Despite the practical suggestions given to low and moderate intensity RE for individuals with T2D, it is possible for those patients to obtain adequate GLUC and hemodynamic control during the training throughout time. Therefore, it is important for a coach to modify the requirement, being able to work with higher intensities of RE (e.g., ≥70%1RM) depending of the progression of the patient.

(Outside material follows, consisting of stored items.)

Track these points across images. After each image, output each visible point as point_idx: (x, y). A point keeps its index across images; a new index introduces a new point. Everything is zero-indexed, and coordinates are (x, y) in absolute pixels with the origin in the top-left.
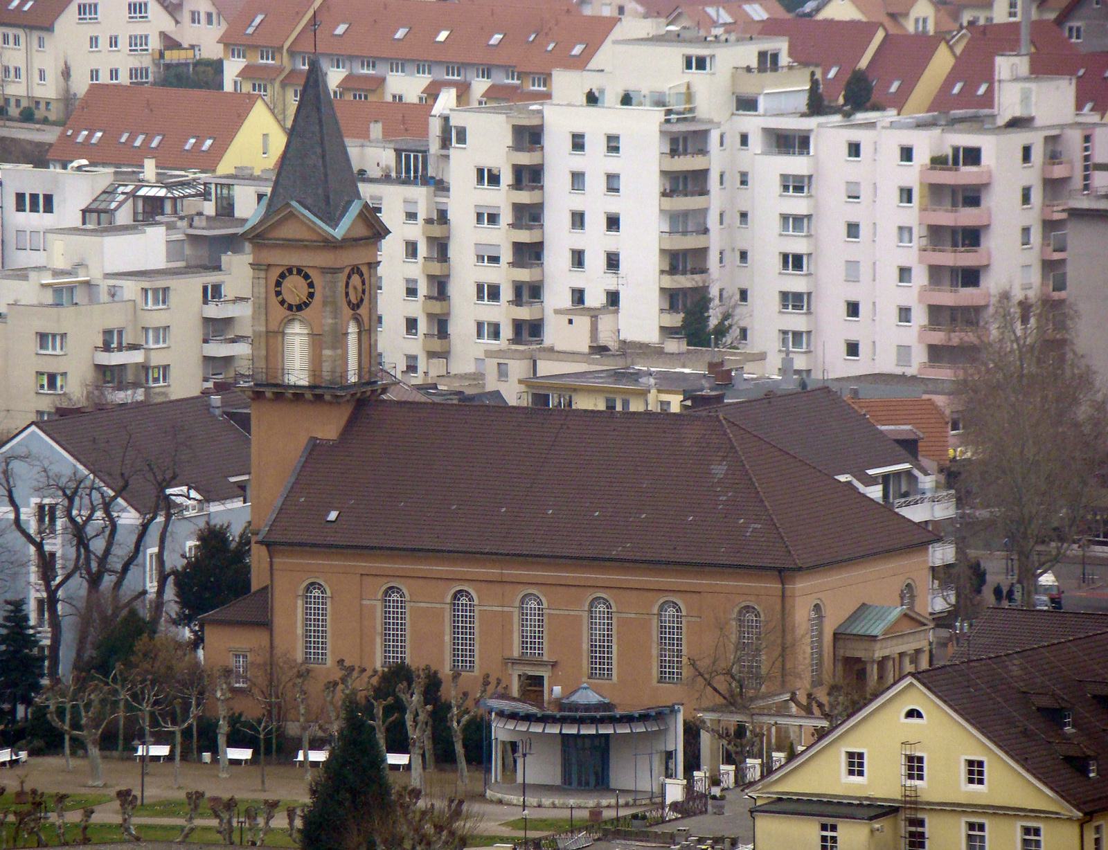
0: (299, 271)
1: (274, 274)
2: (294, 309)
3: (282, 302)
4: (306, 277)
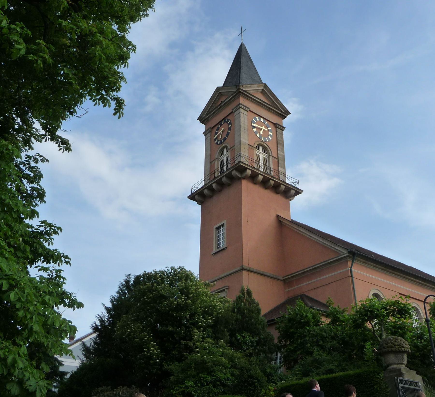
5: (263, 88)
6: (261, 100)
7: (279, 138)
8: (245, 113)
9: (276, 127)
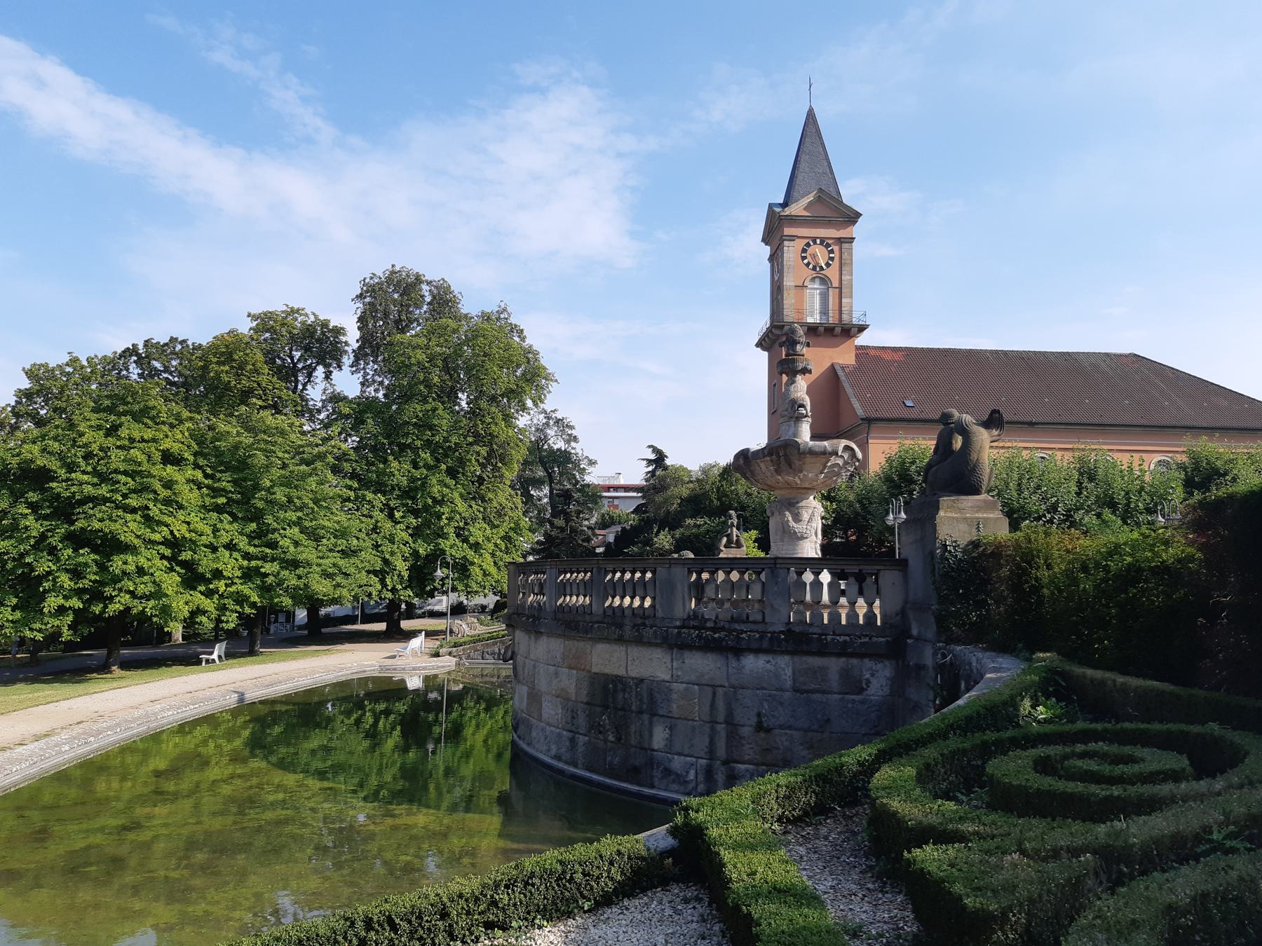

Thus, in addition to GLUC control, muscle mass and strength could also be increased in individuals with T2D as a result of training intensity progression.
Despite those exercise intensities being considered low to moderate and thus secure in terms of cardiovascular and endocrine stress, a previous medical screening, including an orthopedic, cardiovascular, and metabolic evaluation, is strongly recommended, especially to RE sessions at higher intensity.
The authors are grateful to CNPq (proc. 474328/2010-4) for the financial support. Also, their acknowledgments are extended to the Graduate Program on Physical Education and Health, Catholic University of Brasilia (UCB).